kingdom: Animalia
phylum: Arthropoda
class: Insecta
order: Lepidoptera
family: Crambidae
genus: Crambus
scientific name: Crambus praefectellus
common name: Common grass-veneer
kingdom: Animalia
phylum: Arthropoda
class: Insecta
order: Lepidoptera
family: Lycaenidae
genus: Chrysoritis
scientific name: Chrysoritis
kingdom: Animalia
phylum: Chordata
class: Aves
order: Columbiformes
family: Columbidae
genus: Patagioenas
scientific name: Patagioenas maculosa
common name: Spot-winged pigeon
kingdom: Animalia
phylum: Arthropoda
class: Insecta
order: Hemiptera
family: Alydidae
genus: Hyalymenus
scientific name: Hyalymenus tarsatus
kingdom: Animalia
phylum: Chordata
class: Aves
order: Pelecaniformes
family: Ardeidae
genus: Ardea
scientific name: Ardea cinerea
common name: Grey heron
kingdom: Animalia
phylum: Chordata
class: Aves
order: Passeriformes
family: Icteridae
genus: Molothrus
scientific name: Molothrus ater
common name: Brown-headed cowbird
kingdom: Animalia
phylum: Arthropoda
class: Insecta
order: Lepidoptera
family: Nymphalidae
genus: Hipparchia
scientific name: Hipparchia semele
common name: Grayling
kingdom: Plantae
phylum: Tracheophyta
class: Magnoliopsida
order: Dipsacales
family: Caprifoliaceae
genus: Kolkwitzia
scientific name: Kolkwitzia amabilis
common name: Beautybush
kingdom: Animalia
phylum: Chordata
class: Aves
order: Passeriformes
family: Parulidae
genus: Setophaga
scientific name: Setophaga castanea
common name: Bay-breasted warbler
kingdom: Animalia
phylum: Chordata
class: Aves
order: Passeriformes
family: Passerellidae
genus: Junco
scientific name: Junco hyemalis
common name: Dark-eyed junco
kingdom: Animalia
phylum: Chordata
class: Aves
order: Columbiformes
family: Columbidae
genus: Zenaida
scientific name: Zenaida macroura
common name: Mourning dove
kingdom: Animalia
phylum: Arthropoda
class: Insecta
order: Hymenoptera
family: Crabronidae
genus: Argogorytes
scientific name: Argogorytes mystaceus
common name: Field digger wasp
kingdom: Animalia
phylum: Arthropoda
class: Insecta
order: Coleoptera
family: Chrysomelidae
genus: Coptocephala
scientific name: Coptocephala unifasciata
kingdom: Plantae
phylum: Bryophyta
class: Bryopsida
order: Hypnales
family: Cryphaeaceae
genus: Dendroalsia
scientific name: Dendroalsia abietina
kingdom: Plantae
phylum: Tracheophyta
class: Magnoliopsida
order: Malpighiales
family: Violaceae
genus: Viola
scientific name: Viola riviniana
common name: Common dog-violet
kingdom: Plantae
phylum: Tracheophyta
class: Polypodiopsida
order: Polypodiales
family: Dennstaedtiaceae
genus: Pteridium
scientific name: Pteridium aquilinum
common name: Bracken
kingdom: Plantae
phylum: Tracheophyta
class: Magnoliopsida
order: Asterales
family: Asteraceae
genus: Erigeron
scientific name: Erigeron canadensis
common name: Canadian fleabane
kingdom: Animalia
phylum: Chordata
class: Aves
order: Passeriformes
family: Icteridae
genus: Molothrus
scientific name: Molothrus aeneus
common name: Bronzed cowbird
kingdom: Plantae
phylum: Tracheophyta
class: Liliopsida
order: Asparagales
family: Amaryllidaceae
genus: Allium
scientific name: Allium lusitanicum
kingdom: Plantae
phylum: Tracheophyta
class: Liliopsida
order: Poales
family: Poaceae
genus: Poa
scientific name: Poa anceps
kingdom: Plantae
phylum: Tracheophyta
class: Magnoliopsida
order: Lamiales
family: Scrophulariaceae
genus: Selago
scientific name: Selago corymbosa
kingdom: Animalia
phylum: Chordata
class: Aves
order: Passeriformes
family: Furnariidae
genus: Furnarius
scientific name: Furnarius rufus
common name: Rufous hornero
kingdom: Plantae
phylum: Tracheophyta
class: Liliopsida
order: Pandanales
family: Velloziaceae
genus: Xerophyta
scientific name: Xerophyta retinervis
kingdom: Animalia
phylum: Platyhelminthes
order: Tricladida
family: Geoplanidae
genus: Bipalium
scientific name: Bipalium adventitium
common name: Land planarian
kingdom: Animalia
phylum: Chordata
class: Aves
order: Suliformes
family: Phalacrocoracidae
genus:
********
● AIM OF THE TASK: Lay out every line of the material above as a Markdown table with two columns, Row for the row number and Text for the line itself, omitting any blank lines.

● PROBLEM SOLUTION:
| Row | Text |
|---|---|
| 1 | kingdom: Animalia |
| 2 | phylum: Arthropoda |
| 3 | class: Insecta |
| 4 | order: Lepidoptera |
| 5 | family: Crambidae |
| 6 | genus: Crambus |
| 7 | scientific name: Crambus praefectellus |
| 8 | common name: Common grass-veneer |
| 9 | kingdom: Animalia |
| 10 | phylum: Arthropoda |
| 11 | class: Insecta |
| 12 | order: Lepidoptera |
| 13 | family: Lycaenidae |
| 14 | genus: Chrysoritis |
| 15 | scientific name: Chrysoritis |
| 16 | kingdom: Animalia |
| 17 | phylum: Chordata |
| 18 | class: Aves |
| 19 | order: Columbiformes |
| 20 | family: Columbidae |
| 21 | genus: Patagioenas |
| 22 | scientific name: Patagioenas maculosa |
| 23 | common name: Spot-winged pigeon |
| 24 | kingdom: Animalia |
| 25 | phylum: Arthropoda |
| 26 | class: Insecta |
| 27 | order: Hemiptera |
| 28 | family: Alydidae |
| 29 | genus: Hyalymenus |
| 30 | scientific name: Hyalymenus tarsatus |
| 31 | kingdom: Animalia |
| 32 | phylum: Chordata |
| 33 | class: Aves |
| 34 | order: Pelecaniformes |
| 35 | family: Ardeidae |
| 36 | genus: Ardea |
| 37 | scientific name: Ardea cinerea |
| 38 | common name: Grey heron |
| 39 | kingdom: Animalia |
| 40 | phylum: Chordata |
| 41 | class: Aves |
| 42 | order: Passeriformes |
| 43 | family: Icteridae |
| 44 | genus: Molothrus |
| 45 | scientific name: Molothrus ater |
| 46 | common name: Brown-headed cowbird |
| 47 | kingdom: Animalia |
| 48 | phylum: Arthropoda |
| 49 | class: Insecta |
| 50 | order: Lepidoptera |
| 51 | family: Nymphalidae |
| 52 | genus: Hipparchia |
| 53 | scientific name: Hipparchia semele |
| 54 | common name: Grayling |
| 55 | kingdom: Plantae |
| 56 | phylum: Tracheophyta |
| 57 | class: Magnoliopsida |
| 58 | order: Dipsacales |
| 59 | family: Caprifoliaceae |
| 60 | genus: Kolkwitzia |
| 61 | scientific name: Kolkwitzia amabilis |
| 62 | common name: Beautybush |
| 63 | kingdom: Animalia |
| 64 | phylum: Chordata |
| 65 | class: Aves |
| 66 | order: Passeriformes |
| 67 | family: Parulidae |
| 68 | genus: Setophaga |
| 69 | scientific name: Setophaga castanea |
| 70 | common name: Bay-breasted warbler |
| 71 | kingdom: Animalia |
| 72 | phylum: Chordata |
| 73 | class: Aves |
| 74 | order: Passeriformes |
| 75 | family: Passerellidae |
| 76 | genus: Junco |
| 77 | scientific name: Junco hyemalis |
| 78 | common name: Dark-eyed junco |
| 79 | kingdom: Animalia |
| 80 | phylum: Chordata |
| 81 | class: Aves |
| 82 | order: Columbiformes |
| 83 | family: Columbidae |
| 84 | genus: Zenaida |
| 85 | scientific name: Zenaida macroura |
| 86 | common name: Mourning dove |
| 87 | kingdom: Animalia |
| 88 | phylum: Arthropoda |
| 89 | class: Insecta |
| 90 | order: Hymenoptera |
| 91 | family: Crabronidae |
| 92 | genus: Argogorytes |
| 93 | scientific name: Argogorytes mystaceus |
| 94 | common name: Field digger wasp |
| 95 | kingdom: Animalia |
| 96 | phylum: Arthropoda |
| 97 | class: Insecta |
| 98 | order: Coleoptera |
| 99 | family: Chrysomelidae |
| 100 | genus: Coptocephala |
| 101 | scientific name: Coptocephala unifasciata |
| 102 | kingdom: Plantae |
| 103 | phylum: Bryophyta |
| 104 | class: Bryopsida |
| 105 | order: Hypnales |
| 106 | family: Cryphaeaceae |
| 107 | genus: Dendroalsia |
| 108 | scientific name: Dendroalsia abietina |
| 109 | kingdom: Plantae |
| 110 | phylum: Tracheophyta |
| 111 | class: Magnoliopsida |
| 112 | order: Malpighiales |
| 113 | family: Violaceae |
| 114 | genus: Viola |
| 115 | scientific name: Viola riviniana |
| 116 | common name: Common dog-violet |
| 117 | kingdom: Plantae |
| 118 | phylum: Tracheophyta |
| 119 | class: Polypodiopsida |
| 120 | order: Polypodiales |
| 121 | family: Dennstaedtiaceae |
| 122 | genus: Pteridium |
| 123 | scientific name: Pteridium aquilinum |
| 124 | common name: Bracken |
| 125 | kingdom: Plantae |
| 126 | phylum: Tracheophyta |
| 127 | class: Magnoliopsida |
| 128 | order: Asterales |
| 129 | family: Asteraceae |
| 130 | genus: Erigeron |
| 131 | scientific name: Erigeron canadensis |
| 132 | common name: Canadian fleabane |
| 133 | kingdom: Animalia |
| 134 | phylum: Chordata |
| 135 | class: Aves |
| 136 | order: Passeriformes |
| 137 | family: Icteridae |
| 138 | genus: Molothrus |
| 139 | scientific name: Molothrus aeneus |
| 140 | common name: Bronzed cowbird |
| 141 | kingdom: Plantae |
| 142 | phylum: Tracheophyta |
| 143 | class: Liliopsida |
| 144 | order: Asparagales |
| 145 | family: Amaryllidaceae |
| 146 | genus: Allium |
| 147 | scientific name: Allium lusitanicum |
| 148 | kingdom: Plantae |
| 149 | phylum: Tracheophyta |
| 150 | class: Liliopsida |
| 151 | order: Poales |
| 152 | family: Poaceae |
| 153 | genus: Poa |
| 154 | scientific name: Poa anceps |
| 155 | kingdom: Plantae |
| 156 | phylum: Tracheophyta |
| 157 | class: Magnoliopsida |
| 158 | order: Lamiales |
| 159 | family: Scrophulariaceae |
| 160 | genus: Selago |
| 161 | scientific name: Selago corymbosa |
| 162 | kingdom: Animalia |
| 163 | phylum: Chordata |
| 164 | class: Aves |
| 165 | order: Passeriformes |
| 166 | family: Furnariidae |
| 167 | genus: Furnarius |
| 168 | scientific name: Furnarius rufus |
| 169 | common name: Rufous hornero |
| 170 | kingdom: Plantae |
| 171 | phylum: Tracheophyta |
| 172 | class: Liliopsida |
| 173 | order: Pandanales |
| 174 | family: Velloziaceae |
| 175 | genus: Xerophyta |
| 176 | scientific name: Xerophyta retinervis |
| 177 | kingdom: Animalia |
| 178 | phylum: Platyhelminthes |
| 179 | order: Tricladida |
| 180 | family: Geoplanidae |
| 181 | genus: Bipalium |
| 182 | scientific name: Bipalium adventitium |
| 183 | common name: Land planarian |
| 184 | kingdom: Animalia |
| 185 | phylum: Chordata |
| 186 | class: Aves |
| 187 | order: Suliformes |
| 188 | family: Phalacrocoracidae |
| 189 | genus: |